AGL’s transition is inextricably linked to Australia’s. Forty-seven percent of Australia’s emissions come from electricity generation. This is mostly due to the system’s reliance on coal power – the combined share of black and brown coal in Australia’s electricity supply is 64.9%. AGL accounts for 20% of Australia’s electricity generation capacity and 8% of the country’s emissions.

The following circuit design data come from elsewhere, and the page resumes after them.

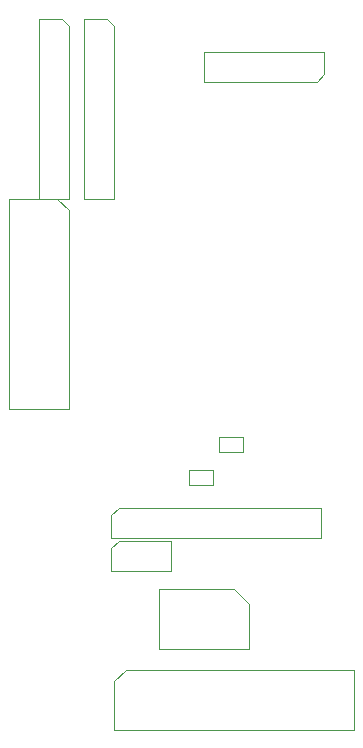
<source format=gbr>
%TF.GenerationSoftware,KiCad,Pcbnew,(5.1.7)-1*%
%TF.CreationDate,2023-05-20T09:23:02-06:00*%
%TF.ProjectId,AMPE32T30,414d5045-3332-4543-9330-2e6b69636164,rev?*%
%TF.SameCoordinates,PX76efc10PY4eb9cf0*%
%TF.FileFunction,Other,Fab,Top*%
%FSLAX46Y46*%
G04 Gerber Fmt 4.6, Leading zero omitted, Abs format (unit mm)*
G04 Created by KiCad (PCBNEW (5.1.7)-1) date 2023-05-20 09:23:02*
%MOMM*%
%LPD*%
G01*
G04 APERTURE LIST*
%ADD10C,0.100000*%
G04 APERTURE END LIST*
D10*
%TO.C,J3*%
X6858000Y63500000D02*
X8763000Y63500000D01*
X8763000Y63500000D02*
X9398000Y62865000D01*
X9398000Y62865000D02*
X9398000Y48260000D01*
X9398000Y48260000D02*
X6858000Y48260000D01*
X6858000Y48260000D02*
X6858000Y63500000D01*
%TO.C,J1*%
X3048000Y63500000D02*
X4953000Y63500000D01*
X4953000Y63500000D02*
X5588000Y62865000D01*
X5588000Y62865000D02*
X5588000Y48260000D01*
X5588000Y48260000D02*
X3048000Y48260000D01*
X3048000Y48260000D02*
X3048000Y63500000D01*
%TO.C,J5*%
X29718000Y3302000D02*
X9398000Y3302000D01*
X29718000Y8382000D02*
X29718000Y3302000D01*
X10398000Y8382000D02*
X29718000Y8382000D01*
X9398000Y7382000D02*
X10398000Y8382000D01*
X9398000Y3302000D02*
X9398000Y7382000D01*
%TO.C,MP*%
X27178000Y60706000D02*
X27178000Y58801000D01*
X27178000Y58801000D02*
X26543000Y58166000D01*
X26543000Y58166000D02*
X17018000Y58166000D01*
X17018000Y58166000D02*
X17018000Y60706000D01*
X17018000Y60706000D02*
X27178000Y60706000D01*
%TO.C,R1*%
X17764000Y25263000D02*
X17764000Y24013000D01*
X17764000Y24013000D02*
X15764000Y24013000D01*
X15764000Y24013000D02*
X15764000Y25263000D01*
X15764000Y25263000D02*
X17764000Y25263000D01*
%TO.C,R2*%
X20304000Y28057000D02*
X20304000Y26807000D01*
X20304000Y26807000D02*
X18304000Y26807000D01*
X18304000Y26807000D02*
X18304000Y28057000D01*
X18304000Y28057000D02*
X20304000Y28057000D01*
%TO.C,J6*%
X14224000Y16764000D02*
X9144000Y16764000D01*
X14224000Y19304000D02*
X14224000Y16764000D01*
X9779000Y19304000D02*
X14224000Y19304000D01*
X9144000Y18669000D02*
X9779000Y19304000D01*
X9144000Y16764000D02*
X9144000Y18669000D01*
%TO.C,J7*%
X508000Y30480000D02*
X508000Y48260000D01*
X5588000Y30480000D02*
X508000Y30480000D01*
X5588000Y47260000D02*
X5588000Y30480000D01*
X4588000Y48260000D02*
X5588000Y47260000D01*
X508000Y48260000D02*
X4588000Y48260000D01*
%TO.C,J2*%
X20828000Y13970000D02*
X20828000Y10160000D01*
X20828000Y10160000D02*
X13208000Y10160000D01*
X13208000Y10160000D02*
X13208000Y15240000D01*
X13208000Y15240000D02*
X19558000Y15240000D01*
X19558000Y15240000D02*
X20828000Y13970000D01*
%TO.C,J4*%
X9144000Y19558000D02*
X9144000Y21463000D01*
X9144000Y21463000D02*
X9779000Y22098000D01*
X9779000Y22098000D02*
X26924000Y22098000D01*
X26924000Y22098000D02*
X26924000Y19558000D01*
X26924000Y19558000D02*
X9144000Y19558000D01*
%TD*%
M02*

</source>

In addition, according to Australia’s clean energy regulator, AGL’s Scope 1 emissions alone add up to 40.2 million tonnes, making it Australia’s largest emitter. AGL’s carbon footprint exceeds that of some of Australia’s other emissions-intensive companies like Woodside Petroleum, Chevron Australia and Origin Energy. AGL, in more ways than one, is the most critical piece of Australia’s decarbonisation puzzle.

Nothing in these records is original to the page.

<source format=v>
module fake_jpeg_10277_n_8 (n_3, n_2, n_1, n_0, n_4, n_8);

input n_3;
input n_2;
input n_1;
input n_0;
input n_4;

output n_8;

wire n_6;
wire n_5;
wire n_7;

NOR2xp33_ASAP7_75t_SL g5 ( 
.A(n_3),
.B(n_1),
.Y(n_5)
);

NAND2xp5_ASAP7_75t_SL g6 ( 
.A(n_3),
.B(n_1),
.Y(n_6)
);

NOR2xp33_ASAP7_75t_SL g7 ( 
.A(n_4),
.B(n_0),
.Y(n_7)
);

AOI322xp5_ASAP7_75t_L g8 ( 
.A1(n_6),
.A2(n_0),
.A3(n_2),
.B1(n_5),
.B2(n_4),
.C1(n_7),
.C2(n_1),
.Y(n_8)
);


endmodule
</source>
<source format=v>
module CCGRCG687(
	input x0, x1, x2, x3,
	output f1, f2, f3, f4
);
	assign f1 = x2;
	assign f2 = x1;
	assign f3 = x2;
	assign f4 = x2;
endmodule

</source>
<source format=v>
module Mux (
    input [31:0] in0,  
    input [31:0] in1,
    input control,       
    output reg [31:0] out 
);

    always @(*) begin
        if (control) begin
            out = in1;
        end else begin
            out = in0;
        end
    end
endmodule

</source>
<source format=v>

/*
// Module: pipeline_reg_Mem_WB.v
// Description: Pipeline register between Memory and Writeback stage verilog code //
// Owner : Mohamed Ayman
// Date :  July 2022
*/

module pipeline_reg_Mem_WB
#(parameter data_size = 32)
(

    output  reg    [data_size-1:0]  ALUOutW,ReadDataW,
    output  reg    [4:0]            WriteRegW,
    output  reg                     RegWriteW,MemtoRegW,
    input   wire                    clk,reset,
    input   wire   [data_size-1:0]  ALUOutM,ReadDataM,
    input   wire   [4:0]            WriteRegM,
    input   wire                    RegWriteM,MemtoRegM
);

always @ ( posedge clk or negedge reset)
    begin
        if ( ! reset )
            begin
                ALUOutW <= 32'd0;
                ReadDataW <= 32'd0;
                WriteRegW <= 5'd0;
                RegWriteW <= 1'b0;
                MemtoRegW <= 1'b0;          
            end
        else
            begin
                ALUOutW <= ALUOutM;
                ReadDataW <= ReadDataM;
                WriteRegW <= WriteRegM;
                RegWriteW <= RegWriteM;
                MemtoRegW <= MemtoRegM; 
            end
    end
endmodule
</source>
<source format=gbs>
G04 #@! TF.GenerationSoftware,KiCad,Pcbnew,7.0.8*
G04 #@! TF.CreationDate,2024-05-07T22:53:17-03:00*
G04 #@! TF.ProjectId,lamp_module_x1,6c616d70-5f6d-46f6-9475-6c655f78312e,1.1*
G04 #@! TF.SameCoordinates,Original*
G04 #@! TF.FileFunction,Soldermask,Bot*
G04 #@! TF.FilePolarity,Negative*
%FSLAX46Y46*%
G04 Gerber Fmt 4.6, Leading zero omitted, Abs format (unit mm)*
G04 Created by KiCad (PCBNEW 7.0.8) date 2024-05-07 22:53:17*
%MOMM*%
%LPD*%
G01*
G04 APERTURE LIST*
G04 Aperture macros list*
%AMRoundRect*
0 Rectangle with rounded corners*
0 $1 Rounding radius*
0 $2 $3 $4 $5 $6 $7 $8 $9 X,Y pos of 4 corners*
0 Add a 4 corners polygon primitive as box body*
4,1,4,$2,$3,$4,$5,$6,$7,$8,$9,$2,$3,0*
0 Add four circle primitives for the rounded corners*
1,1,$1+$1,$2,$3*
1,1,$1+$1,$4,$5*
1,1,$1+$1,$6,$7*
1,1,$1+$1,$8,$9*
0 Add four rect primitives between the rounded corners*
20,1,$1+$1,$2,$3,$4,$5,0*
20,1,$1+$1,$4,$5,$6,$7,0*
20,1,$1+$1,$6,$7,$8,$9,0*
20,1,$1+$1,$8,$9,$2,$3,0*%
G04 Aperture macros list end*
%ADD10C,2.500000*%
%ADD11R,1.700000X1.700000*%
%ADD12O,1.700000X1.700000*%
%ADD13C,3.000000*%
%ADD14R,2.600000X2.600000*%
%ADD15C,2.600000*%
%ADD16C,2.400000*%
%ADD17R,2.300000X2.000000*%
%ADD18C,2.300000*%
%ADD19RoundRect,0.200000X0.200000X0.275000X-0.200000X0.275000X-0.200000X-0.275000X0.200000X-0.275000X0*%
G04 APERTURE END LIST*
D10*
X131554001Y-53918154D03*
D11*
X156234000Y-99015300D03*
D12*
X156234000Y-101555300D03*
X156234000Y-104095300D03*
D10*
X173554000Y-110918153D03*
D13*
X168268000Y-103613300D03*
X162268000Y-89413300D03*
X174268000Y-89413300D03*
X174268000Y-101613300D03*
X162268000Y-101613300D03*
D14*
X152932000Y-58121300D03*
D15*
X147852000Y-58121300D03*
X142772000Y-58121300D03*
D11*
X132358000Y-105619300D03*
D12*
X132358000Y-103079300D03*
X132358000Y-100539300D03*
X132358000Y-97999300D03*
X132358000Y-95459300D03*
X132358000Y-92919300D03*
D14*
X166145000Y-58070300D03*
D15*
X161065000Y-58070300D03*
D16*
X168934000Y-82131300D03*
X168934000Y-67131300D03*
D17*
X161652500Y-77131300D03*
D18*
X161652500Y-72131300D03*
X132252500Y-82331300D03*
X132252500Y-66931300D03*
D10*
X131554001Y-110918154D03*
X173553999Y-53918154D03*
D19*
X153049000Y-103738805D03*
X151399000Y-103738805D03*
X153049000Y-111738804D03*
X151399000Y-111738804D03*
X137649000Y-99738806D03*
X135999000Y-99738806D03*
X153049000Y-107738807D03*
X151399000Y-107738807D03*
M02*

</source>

A climate-activist in his own right, Cannon-Brookes has had AGL in his sights for some time. Through his private investment company, Grok Ventures, he is AGL’s largest single shareholder and owns 11% of the company.

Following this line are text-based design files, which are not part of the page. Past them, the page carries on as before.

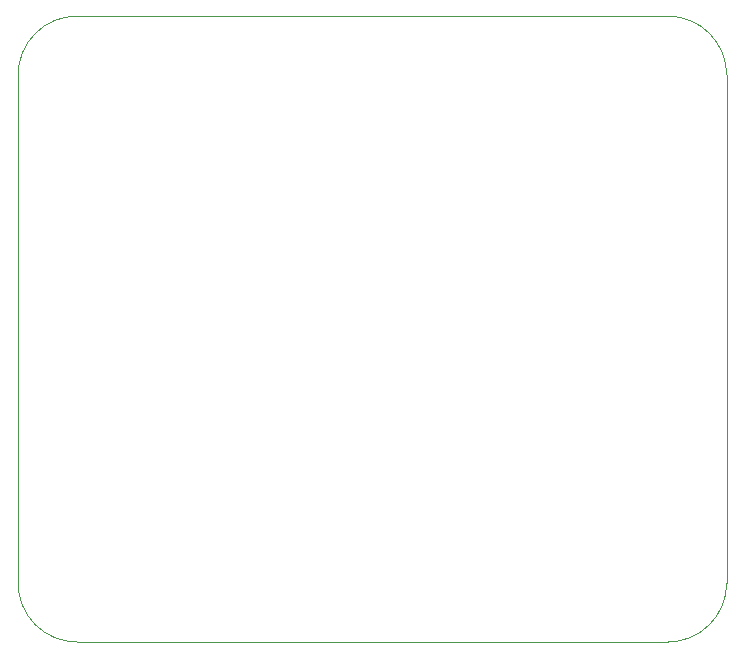
<source format=gbr>
%TF.GenerationSoftware,KiCad,Pcbnew,8.0.4-8.0.4-0~ubuntu24.04.1*%
%TF.CreationDate,2024-08-08T02:16:28-05:00*%
%TF.ProjectId,anvil,616e7669-6c2e-46b6-9963-61645f706362,rev?*%
%TF.SameCoordinates,Original*%
%TF.FileFunction,Profile,NP*%
%FSLAX46Y46*%
G04 Gerber Fmt 4.6, Leading zero omitted, Abs format (unit mm)*
G04 Created by KiCad (PCBNEW 8.0.4-8.0.4-0~ubuntu24.04.1) date 2024-08-08 02:16:28*
%MOMM*%
%LPD*%
G01*
G04 APERTURE LIST*
%TA.AperFunction,Profile*%
%ADD10C,0.050000*%
%TD*%
G04 APERTURE END LIST*
D10*
X152000000Y-72000000D02*
G75*
G02*
X157000000Y-77000000I0J-5000000D01*
G01*
X97000000Y-77000000D02*
G75*
G02*
X102000000Y-72000000I5000000J0D01*
G01*
X157000000Y-77000000D02*
X157000000Y-120000000D01*
X102000000Y-72000000D02*
X152000000Y-72000000D01*
X157000000Y-120000000D02*
G75*
G02*
X152000000Y-125000000I-5000000J0D01*
G01*
X102000000Y-125000000D02*
G75*
G02*
X97000000Y-120000000I0J5000000D01*
G01*
X97000000Y-120000000D02*
X97000000Y-77000000D01*
X152000000Y-125000000D02*
X102000000Y-125000000D01*
M02*

</source>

Not too long ago, Cannon-Brookes partnered with Canada’s Brookfield Asset Management to launch an $8bn 100% acquisition bid for AGL. The goal behind the takeover was to implement an audacious A$20bn plan to ensure that AGL’s power generation assets were aligned with the Paris Agreement goals. The plan was to put AGL on track to be net-zero by 2035, 15 years ahead of the company’s current ambition.

Cannon-Brookes is no stranger to climate activism and green industries. For example, he is backing a A$30bn project to export solar energy from Australia to Singapore. The “Australia-Asia Power Link” is trying to maintain Australia’s historical commercial ethos of exporting energy, but basing it not on the island’s extractives but on the fact that Australia has the world’s second-highest per-capita solar resources.

The end goal is to power 15% of Singapore’s electricity supply by renewable energy generated in Australia, transported through a 4,200 kilometre submarine cable. The scale of the project is matched only by the significance of its intention.

Contrary to his 2017 TED talk, where Cannon-Brookes outlined his experience with imposter syndrome, the Australian is anything but out of his depth when it comes to decarbonisation down under.